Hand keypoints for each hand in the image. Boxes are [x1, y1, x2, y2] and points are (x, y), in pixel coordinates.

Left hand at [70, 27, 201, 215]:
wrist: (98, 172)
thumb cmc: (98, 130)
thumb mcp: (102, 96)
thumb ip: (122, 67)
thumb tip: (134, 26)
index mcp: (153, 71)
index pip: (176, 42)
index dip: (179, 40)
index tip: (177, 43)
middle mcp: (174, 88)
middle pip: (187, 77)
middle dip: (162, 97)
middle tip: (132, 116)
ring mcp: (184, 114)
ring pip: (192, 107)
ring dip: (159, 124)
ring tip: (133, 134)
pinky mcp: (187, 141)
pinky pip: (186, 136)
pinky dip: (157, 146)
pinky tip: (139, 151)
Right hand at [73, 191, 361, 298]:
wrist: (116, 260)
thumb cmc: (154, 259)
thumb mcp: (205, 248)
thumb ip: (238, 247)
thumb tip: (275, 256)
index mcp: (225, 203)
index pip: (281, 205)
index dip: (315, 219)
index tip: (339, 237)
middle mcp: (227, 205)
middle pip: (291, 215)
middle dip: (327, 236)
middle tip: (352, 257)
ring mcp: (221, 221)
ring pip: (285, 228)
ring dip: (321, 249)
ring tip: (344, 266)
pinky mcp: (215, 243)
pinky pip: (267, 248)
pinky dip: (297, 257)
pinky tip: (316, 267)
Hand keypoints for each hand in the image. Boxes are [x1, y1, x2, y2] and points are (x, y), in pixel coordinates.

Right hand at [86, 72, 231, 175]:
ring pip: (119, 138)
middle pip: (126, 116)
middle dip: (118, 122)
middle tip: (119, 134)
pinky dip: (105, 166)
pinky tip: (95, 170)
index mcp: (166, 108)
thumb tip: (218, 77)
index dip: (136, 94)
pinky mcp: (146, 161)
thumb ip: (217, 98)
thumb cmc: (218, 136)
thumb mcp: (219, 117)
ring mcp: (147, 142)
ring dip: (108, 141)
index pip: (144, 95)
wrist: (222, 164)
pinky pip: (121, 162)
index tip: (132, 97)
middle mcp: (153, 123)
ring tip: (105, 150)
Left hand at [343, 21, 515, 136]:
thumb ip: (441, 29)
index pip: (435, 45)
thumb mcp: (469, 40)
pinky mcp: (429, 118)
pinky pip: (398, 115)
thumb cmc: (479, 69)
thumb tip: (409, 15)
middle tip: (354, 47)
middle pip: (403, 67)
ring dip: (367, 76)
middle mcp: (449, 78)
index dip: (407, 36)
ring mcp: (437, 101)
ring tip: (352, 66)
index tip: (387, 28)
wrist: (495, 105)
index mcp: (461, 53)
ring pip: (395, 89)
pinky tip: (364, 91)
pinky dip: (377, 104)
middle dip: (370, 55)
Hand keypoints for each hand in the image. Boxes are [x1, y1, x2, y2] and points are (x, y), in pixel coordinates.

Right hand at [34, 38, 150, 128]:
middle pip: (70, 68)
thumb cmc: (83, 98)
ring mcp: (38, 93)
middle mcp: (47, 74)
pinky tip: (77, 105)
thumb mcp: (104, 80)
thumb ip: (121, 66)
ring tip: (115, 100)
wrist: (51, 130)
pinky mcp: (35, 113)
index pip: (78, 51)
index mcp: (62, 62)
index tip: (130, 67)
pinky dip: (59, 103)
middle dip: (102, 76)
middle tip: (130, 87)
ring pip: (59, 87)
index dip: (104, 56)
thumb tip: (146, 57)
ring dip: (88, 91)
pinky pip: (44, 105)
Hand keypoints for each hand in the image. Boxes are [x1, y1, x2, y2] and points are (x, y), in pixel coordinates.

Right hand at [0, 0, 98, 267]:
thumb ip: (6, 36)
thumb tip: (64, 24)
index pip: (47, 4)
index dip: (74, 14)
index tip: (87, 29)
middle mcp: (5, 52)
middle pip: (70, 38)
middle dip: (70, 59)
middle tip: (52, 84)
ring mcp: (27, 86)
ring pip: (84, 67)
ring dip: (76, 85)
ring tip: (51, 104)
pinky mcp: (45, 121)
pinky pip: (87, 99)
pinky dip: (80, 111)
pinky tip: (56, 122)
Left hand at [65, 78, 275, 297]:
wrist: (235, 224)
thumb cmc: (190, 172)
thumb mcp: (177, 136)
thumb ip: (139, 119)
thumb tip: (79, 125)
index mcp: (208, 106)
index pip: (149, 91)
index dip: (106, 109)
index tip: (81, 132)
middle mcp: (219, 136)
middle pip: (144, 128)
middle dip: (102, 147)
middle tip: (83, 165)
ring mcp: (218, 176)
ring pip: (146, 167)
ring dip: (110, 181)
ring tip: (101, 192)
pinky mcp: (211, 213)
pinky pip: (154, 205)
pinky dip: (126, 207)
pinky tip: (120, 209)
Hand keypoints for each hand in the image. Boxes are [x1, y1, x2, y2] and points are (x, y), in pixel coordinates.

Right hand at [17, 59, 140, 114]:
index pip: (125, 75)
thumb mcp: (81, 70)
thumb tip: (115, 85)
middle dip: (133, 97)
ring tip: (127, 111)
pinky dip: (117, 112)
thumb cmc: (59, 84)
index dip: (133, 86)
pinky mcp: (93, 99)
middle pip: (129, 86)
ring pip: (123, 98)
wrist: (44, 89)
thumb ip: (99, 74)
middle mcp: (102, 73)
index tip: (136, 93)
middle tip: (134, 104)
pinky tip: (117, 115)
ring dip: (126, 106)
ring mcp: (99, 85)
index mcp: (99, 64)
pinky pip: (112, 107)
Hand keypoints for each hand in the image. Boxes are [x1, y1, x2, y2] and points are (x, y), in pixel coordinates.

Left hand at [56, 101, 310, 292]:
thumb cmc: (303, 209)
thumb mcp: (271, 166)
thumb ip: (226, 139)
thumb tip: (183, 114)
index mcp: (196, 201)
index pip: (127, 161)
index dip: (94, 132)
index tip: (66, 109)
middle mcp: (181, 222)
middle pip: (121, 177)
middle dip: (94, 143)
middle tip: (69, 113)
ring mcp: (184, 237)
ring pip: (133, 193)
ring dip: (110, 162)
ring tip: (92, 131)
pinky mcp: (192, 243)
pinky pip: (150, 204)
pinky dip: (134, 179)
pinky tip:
======
EXERCISE> Line by line, reproduce the material exactly.

WRITTEN SOLUTION>
Hand keypoints for each hand in the image. Boxes are [x1, y1, x2, y2] and points are (x, y), in pixel coordinates.

Left hand at [70, 27, 201, 215]:
wrist: (98, 172)
thumb cmc: (98, 130)
thumb mcp: (102, 96)
thumb ip: (122, 67)
thumb tip: (134, 26)
index mcp: (153, 71)
index pip: (176, 42)
index dip: (179, 40)
index tip: (177, 43)
middle mcp: (174, 88)
middle pip: (187, 77)
middle dip: (162, 97)
middle tip: (132, 116)
ring mcp: (184, 114)
ring pip: (192, 107)
ring dip: (159, 124)
ring tip: (133, 134)
pinky mcp: (187, 141)
pinky pip: (186, 136)
pinky dip: (157, 146)
pinky tip: (139, 151)
Right hand at [73, 191, 361, 298]:
wrist: (116, 260)
thumb cmc: (154, 259)
thumb mcp: (205, 248)
thumb ip: (238, 247)
thumb tip: (275, 256)
index mcp: (225, 203)
index pip: (281, 205)
index dip: (315, 219)
index tip: (339, 237)
middle mcp: (227, 205)
middle pip: (291, 215)
middle dip: (327, 236)
middle tip: (352, 257)
ring mcp: (221, 221)
ring pip: (285, 228)
ring dip: (321, 249)
ring tip: (344, 266)
pinky mcp: (215, 243)
pinky pip: (267, 248)
pinky dip: (297, 257)
pinky tip: (316, 267)
Hand keypoints for each hand in the image. Boxes are [x1, y1, x2, y2] and points are (x, y), in pixel coordinates.

Right hand at [86, 72, 231, 175]:
ring pip: (119, 138)
middle pip: (126, 116)
middle dip: (118, 122)
middle tip: (119, 134)
pinky dip: (105, 166)
pinky tip: (95, 170)
index mcp: (166, 108)
thumb tip: (218, 77)
index dip: (136, 94)
pinky mcp: (146, 161)
thumb ip: (217, 98)
thumb cmc: (218, 136)
thumb mcp: (219, 117)
ring mcp: (147, 142)
ring dip: (108, 141)
index pip: (144, 95)
wrist: (222, 164)
pinky pip: (121, 162)
index tip: (132, 97)
middle mcp: (153, 123)
ring tip: (105, 150)
Left hand at [343, 21, 515, 136]:
thumb ip: (441, 29)
index pip: (435, 45)
thumb mcp: (469, 40)
pinky mcp: (429, 118)
pinky pip: (398, 115)
thumb cmc: (479, 69)
thumb tip: (409, 15)
middle tip: (354, 47)
middle pip: (403, 67)
ring dip: (367, 76)
middle mcp: (449, 78)
index dip: (407, 36)
ring mcp: (437, 101)
ring tip: (352, 66)
index tip: (387, 28)
wrist: (495, 105)
index mcp: (461, 53)
ring pip: (395, 89)
pinky tip: (364, 91)
pinky dip: (377, 104)
middle dip: (370, 55)
Hand keypoints for each hand in the image. Boxes are [x1, y1, x2, y2] and points are (x, y), in pixel coordinates.

Right hand at [34, 38, 150, 128]:
middle pip: (70, 68)
thumb cmc: (83, 98)
ring mcp: (38, 93)
middle mcp: (47, 74)
pinky tip: (77, 105)
thumb mcp: (104, 80)
thumb ip: (121, 66)
ring tip: (115, 100)
wrist: (51, 130)
pinky mcp: (35, 113)
index pip: (78, 51)
index mcp: (62, 62)
index tip: (130, 67)
pinky dip: (59, 103)
middle dip: (102, 76)
middle tip: (130, 87)
ring pip: (59, 87)
index dip: (104, 56)
thumb tip: (146, 57)
ring dip: (88, 91)
pinky pip: (44, 105)
Hand keypoints for each hand in the image. Boxes are [x1, y1, x2, y2] and points are (x, y), in pixel coordinates.

Right hand at [0, 0, 98, 267]:
thumb ip: (6, 36)
thumb tip: (64, 24)
index pip: (47, 4)
index dip: (74, 14)
index tip: (87, 29)
middle mcp: (5, 52)
middle pip: (70, 38)
middle dip: (70, 59)
middle tip: (52, 84)
ring mcp: (27, 86)
ring pip: (84, 67)
ring dip: (76, 85)
ring tip: (51, 104)
pinky mcp: (45, 121)
pinky pip: (87, 99)
pinky dip: (80, 111)
pinky tip: (56, 122)
Left hand at [65, 78, 275, 297]:
wrist: (235, 224)
thumb cmc: (190, 172)
thumb mcp: (177, 136)
thumb ip: (139, 119)
thumb tip: (79, 125)
index mcp: (208, 106)
index pip: (149, 91)
index dip: (106, 109)
index tip: (81, 132)
middle mcp: (219, 136)
middle pip: (144, 128)
middle dip: (102, 147)
middle tip: (83, 165)
ring mcp: (218, 176)
ring pip: (146, 167)
ring dip: (110, 181)
ring tip: (101, 192)
pinky mcp: (211, 213)
pinky pip: (154, 205)
pinky dip: (126, 207)
pinky tip: (120, 209)
Hand keypoints for each hand in the image. Boxes are [x1, y1, x2, y2] and points are (x, y), in pixel coordinates.

Right hand at [17, 59, 140, 114]:
index pip: (125, 75)
thumb mcp: (81, 70)
thumb tip: (115, 85)
middle dip: (133, 97)
ring tip: (127, 111)
pinky dip: (117, 112)
thumb cmc: (59, 84)
index dip: (133, 86)
pinky mcp: (93, 99)
middle pip: (129, 86)
ring pip: (123, 98)
wrist: (44, 89)
thumb ip: (99, 74)
middle mcp: (102, 73)
index tip: (136, 93)
middle tip: (134, 104)
pinky tip: (117, 115)
ring dip: (126, 106)
ring mcp: (99, 85)
index mcp: (99, 64)
pinky pip: (112, 107)
Hand keypoints for each hand in the image. Boxes are [x1, y1, x2, y2] and points are (x, y), in pixel coordinates.

Left hand at [56, 101, 310, 292]:
thumb cmc: (303, 209)
thumb mcp: (271, 166)
thumb ip: (226, 139)
thumb tip: (183, 114)
index mcp: (196, 201)
index pip: (127, 161)
index dip: (94, 132)
index tip: (66, 109)
middle mcp: (181, 222)
middle pip: (121, 177)
middle dip: (94, 143)
middle tip: (69, 113)
ring mcp: (184, 237)
ring pip: (133, 193)
ring dip: (110, 162)
ring tip: (92, 131)
pinky mcp: (192, 243)
pinky pip: (150, 204)
pinky dip: (134, 179)
pinky tip:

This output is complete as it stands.